Law enforcement in and around D.C. could very well have had reliable intelligence suggesting a more organized event on March 4, which may have been squelched by the increased security. We can’t know for sure. I reached out to U.S. Capitol Police officials for comment, but they only directed me to their previous statement, which does not cite QAnon or any other group by name.
QAnon, by and large, is not a violent movement, and popular “holidays” among Anons are not going to be the best place to look for predicting violent events, according to security experts I spoke to.
“There are organized, white supremacist and far-right militant groups that commit violence on a recurring basis, and that’s the biggest element that’s lost in the way law enforcement looks at these issues.

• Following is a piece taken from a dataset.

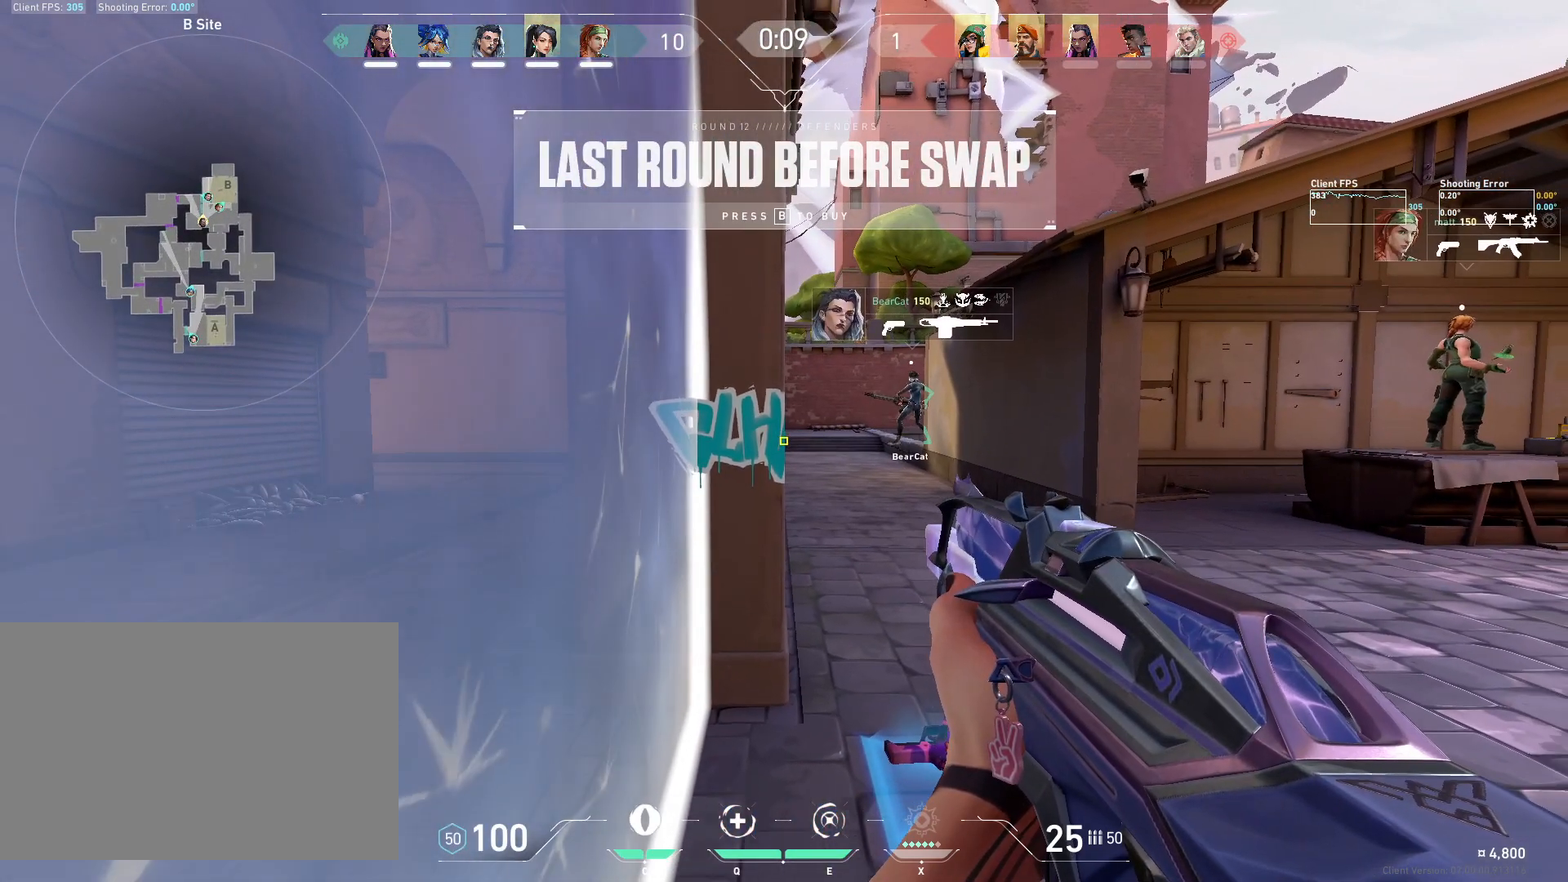
{"keys": ["d"], "mouse": [], "events": [[117, "s", "up"], [300, "a", "down"], [383, "a", "up"], [450, "d", "down"]]}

They tend to look at them as standalone events,” said former FBI agent Michael German, a fellow at the Brennan Center for Justice. “They’re not looking for violence these same individuals committed in the weeks, months and years previous to the attack on the Capitol that would be significant evidence demonstrating their intent.”
Instead, German said law enforcement should focus on individuals and groups with a known track record of violence, and rely on intelligence — rather than random dates tossed around on Q forums — for predicting and preventing violence. That’s not to say we should brush QAnon off as harmless: after all, there are QAnon supporters who have been involved in violent plots, including a man arrested in Wisconsin last week for threatening to commit a “mass casualty” event. And even beyond these outlier offenders, the QAnon movement, including its ever-evolving calendar of predicted catastrophes, comes with its own very real risks in undermining trust in our democratic institutions in a very real, insidious and growing way.
“We need to worry about Q not because it’s about to overthrow the government,” said Mia Bloom, a professor of communication at Georgia State University and an expert on QAnon and extremism. “We need to worry about Q because the long-term effect is corrosive to democratic values.”
The cult who cried wolf is not one whose cries should be written off for good.